Centrales nucléaires : l’âge du départ en retraite augmente

C’est ce qu’il faut conclure des annonces successives des autorités en Allemagne d’abord, puis en France, de l’acceptation de durées de vies allongées pour les centrales existantes. En Allemagne de 12 ans en moyenne et en France de 10 années. Rien à voir donc sur l’amplitude de cet allongement avec les modestes deux ans d’accroissement de l’âge de départ en retraite des humains péniblement institué en France. Il est vrai que les centrales nucléaires, ca ne descend pas dans la rue.

Dans les deux cas néanmoins, cet allongement de la durée de vie se fera à la carte. En Allemagne il variera de 8 ans pour les centrales construites avant 1980 à quatorze ans pour les plus récentes. En France ce sera au cas par cas après inspection par une Autorité de Sureté Nucléaire dont on connait la très grande exigence. La Centrale du Tricastin est ainsi la première à avoir obtenu cet accord de prolongement d’exploitation moyennant des travaux de remise à niveau importants pour 500 millions d’euros. Rien à voir néanmoins avec le cout de construction d’une centrale neuve qui varie de 3.5 à 5 milliards d’euros. Elle avait été raccordée au réseau en 1980 et a donc 30 ans de fonctionnement derrière elle. Les travaux de remise à niveau devront avoir été effectués avant 2014.

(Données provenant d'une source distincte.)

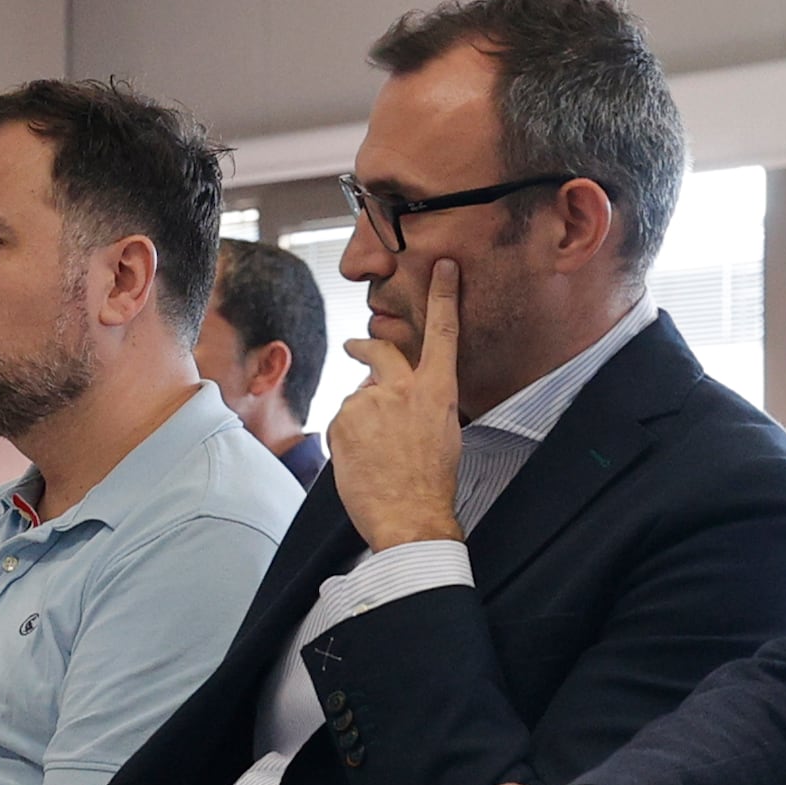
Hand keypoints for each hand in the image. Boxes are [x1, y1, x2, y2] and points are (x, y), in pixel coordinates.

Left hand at [327, 261, 466, 552]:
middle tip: (354, 345)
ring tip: (375, 457)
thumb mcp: (443, 434)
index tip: (444, 268)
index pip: (444, 334)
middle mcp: (403, 389)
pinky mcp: (343, 421)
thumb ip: (420, 403)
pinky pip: (341, 424)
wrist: (410, 517)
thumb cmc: (431, 484)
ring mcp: (370, 403)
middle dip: (364, 345)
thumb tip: (390, 394)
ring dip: (360, 421)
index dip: (444, 296)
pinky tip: (361, 463)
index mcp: (437, 392)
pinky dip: (347, 441)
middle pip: (380, 352)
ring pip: (357, 401)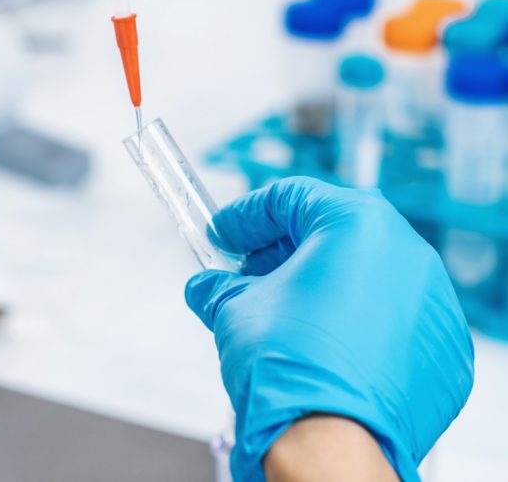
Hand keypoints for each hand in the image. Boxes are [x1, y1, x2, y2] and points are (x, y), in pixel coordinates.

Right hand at [185, 177, 473, 481]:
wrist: (330, 447)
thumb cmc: (287, 366)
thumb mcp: (236, 308)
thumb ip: (219, 286)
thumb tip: (205, 287)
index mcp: (356, 224)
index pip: (291, 198)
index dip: (247, 215)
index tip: (223, 233)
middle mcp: (405, 252)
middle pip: (331, 231)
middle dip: (283, 250)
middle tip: (247, 273)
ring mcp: (430, 300)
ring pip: (364, 272)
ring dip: (319, 284)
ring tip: (280, 312)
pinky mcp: (441, 346)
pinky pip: (390, 316)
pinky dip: (354, 320)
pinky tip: (320, 344)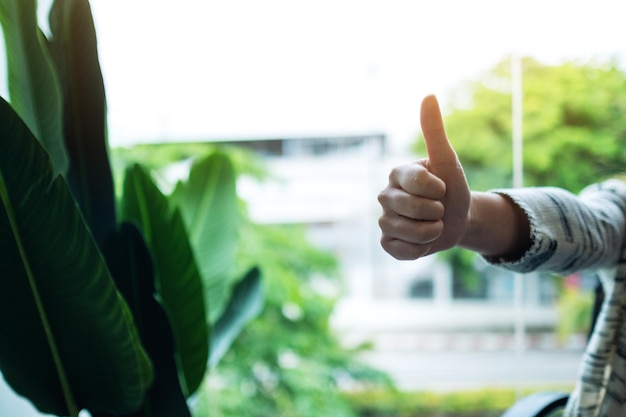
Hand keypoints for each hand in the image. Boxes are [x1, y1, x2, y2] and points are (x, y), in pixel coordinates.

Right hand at [378, 95, 470, 259]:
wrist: (459, 219)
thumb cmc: (452, 187)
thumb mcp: (447, 160)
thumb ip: (434, 131)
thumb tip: (428, 95)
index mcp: (397, 173)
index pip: (417, 182)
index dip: (438, 189)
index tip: (442, 188)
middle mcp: (385, 195)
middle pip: (411, 208)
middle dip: (436, 211)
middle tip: (439, 208)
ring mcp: (384, 220)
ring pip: (407, 231)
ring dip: (431, 231)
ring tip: (433, 224)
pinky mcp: (387, 242)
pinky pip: (400, 250)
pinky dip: (419, 249)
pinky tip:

Coté allemand, il coutera également cher aux exploitants pour poursuivre leur exploitation car l’Etat a jugé que l’allongement de la durée d’exploitation accordée était un avantage économique important dont il était logique que l’Etat ait sa part. D’ou l’institution d’une taxe sur le combustible nouvelle que d’aucun ont immédiatement baptisé « droit à polluer » et l’institution d’un fond qui devrait être utilisée pour développer les énergies renouvelables. Car si le gouvernement a fini par accepter une telle augmentation de vie, c’est face à la constatation que, même avec les efforts considérables déjà fait en Allemagne dans l’éolien et le photovoltaïque, il ne serait pas possible sans nucléaire de respecter les engagements pris de diminuer les émissions de CO2 de 80% d’ici 2050. Il en coutera aux exploitants 36 milliards d’euros entre taxe sur le combustible et participation au fond de développement des énergies renouvelables.

D’une certaine manière en France, l’avantage économique résultant de cet allongement de vie ira également aux contribuables par l’intermédiaire de la redistribution des bénéfices d’EDF à son actionnaire ( à 80% seulement ) l’Etat. A moins que sous la pression de Bruxelles, on ne se décide à forcer EDF à redistribuer une partie de cette rente à ses confrères pour initier enfin une vrai concurrence sur le marché.

A suivre maintenant jusqu’à épuisement des recours en justice que ne manquerons de déposer en Allemagne opposition et ONG diverses.